South African politician

Nkome Sarah Monyamane is a South African politician who has represented the African National Congress (ANC) in the Limpopo Provincial Legislature since 2019. She was formerly the Mayor of Mookgophong Local Municipality from 2011 to 2016.

==Political career==
===Mayor of Mookgophong Local Municipality===
The ANC nominated her as its mayoral candidate after the 2011 local elections. Towards the end of her five-year mayoral term, in March 2016, the municipality was wracked with violent service delivery protests in which protesters called for her to resign as mayor. At least 22 people were arrested on public violence charges; several structures were set alight, including houses belonging to a councillor and to one of Monyamane's relatives; and one person was reportedly fatally shot.

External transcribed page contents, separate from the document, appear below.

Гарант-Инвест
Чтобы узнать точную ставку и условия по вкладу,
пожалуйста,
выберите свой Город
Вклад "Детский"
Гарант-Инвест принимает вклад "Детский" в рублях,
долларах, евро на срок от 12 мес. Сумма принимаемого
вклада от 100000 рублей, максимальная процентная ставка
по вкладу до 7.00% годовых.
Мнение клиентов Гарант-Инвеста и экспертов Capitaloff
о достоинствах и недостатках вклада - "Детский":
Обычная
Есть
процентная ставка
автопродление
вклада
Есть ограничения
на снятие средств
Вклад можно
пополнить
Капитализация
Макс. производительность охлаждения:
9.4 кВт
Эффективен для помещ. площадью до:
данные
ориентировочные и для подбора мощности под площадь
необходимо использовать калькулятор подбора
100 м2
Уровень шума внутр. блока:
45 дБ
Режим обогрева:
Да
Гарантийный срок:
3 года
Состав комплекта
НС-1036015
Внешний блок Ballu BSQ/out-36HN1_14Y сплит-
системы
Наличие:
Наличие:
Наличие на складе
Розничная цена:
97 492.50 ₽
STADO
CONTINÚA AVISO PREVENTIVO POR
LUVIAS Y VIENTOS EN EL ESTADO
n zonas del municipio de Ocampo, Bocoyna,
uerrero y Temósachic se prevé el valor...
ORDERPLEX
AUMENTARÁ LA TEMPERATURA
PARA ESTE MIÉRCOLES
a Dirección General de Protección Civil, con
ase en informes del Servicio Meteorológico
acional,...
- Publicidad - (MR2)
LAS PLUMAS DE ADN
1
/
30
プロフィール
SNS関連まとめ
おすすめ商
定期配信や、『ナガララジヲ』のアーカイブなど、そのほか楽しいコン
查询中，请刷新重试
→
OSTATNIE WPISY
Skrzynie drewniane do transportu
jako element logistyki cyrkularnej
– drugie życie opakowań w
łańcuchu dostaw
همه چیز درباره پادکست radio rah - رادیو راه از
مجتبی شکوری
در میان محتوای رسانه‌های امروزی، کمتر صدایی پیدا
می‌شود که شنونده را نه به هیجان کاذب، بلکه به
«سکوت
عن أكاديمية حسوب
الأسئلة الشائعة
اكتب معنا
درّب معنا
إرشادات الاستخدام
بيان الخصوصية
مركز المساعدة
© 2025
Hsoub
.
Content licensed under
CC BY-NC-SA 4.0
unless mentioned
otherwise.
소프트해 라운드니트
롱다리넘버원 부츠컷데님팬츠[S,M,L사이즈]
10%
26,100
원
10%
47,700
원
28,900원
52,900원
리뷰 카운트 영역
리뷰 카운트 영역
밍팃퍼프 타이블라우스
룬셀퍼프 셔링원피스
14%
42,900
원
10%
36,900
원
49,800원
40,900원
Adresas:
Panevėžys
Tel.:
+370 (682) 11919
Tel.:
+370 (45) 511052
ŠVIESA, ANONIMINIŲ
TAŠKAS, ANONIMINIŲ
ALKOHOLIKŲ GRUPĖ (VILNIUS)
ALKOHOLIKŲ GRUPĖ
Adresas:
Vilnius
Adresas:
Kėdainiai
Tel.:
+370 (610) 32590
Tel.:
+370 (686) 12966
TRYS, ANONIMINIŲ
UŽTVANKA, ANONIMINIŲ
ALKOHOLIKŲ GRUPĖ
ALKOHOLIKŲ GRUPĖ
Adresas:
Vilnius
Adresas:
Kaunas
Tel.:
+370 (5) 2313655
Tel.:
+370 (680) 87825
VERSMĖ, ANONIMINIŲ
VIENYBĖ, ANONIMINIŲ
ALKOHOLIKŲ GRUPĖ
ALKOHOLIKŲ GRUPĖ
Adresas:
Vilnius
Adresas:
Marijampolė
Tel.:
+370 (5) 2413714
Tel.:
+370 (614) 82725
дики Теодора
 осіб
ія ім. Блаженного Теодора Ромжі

In the 2016 local elections later that year, the ANC lost the mayoral seat in the municipality (newly amalgamated as Modimolle-Mookgophong Local Municipality) to the opposition Democratic Alliance and Monyamane was succeeded as mayor by Marlene van Staden, though she remained an ordinary local councillor.

===Limpopo Provincial Legislature===
She left the council in the 2019 general election when she was elected to her seat in the Limpopo Provincial Legislature, ranked 34th on the ANC's party list.

Monyamane was also a prominent member of the ANC's regional branch in Waterberg. In July 2018, she was elected as Deputy Regional Secretary of the branch, serving under Regional Secretary Jacob Moabelo and Regional Chairperson Morris Mataboge. Ahead of the party's next regional elective conference in 2022, the Sowetan reported that she was expected to stand for election as Regional Chairperson. However, when the conference took place in July 2022, she did not stand for the chairmanship and she was succeeded as Deputy Regional Secretary by Aaron Mokgehle.

===ANC National Executive election===
Later that year she was nominated to stand for election to the ANC's National Executive Committee; by number of branch nominations received, she was ranked 143rd of the top 200 nominees. However, when the party's 55th National Conference took place, she was not elected to the 80-member body.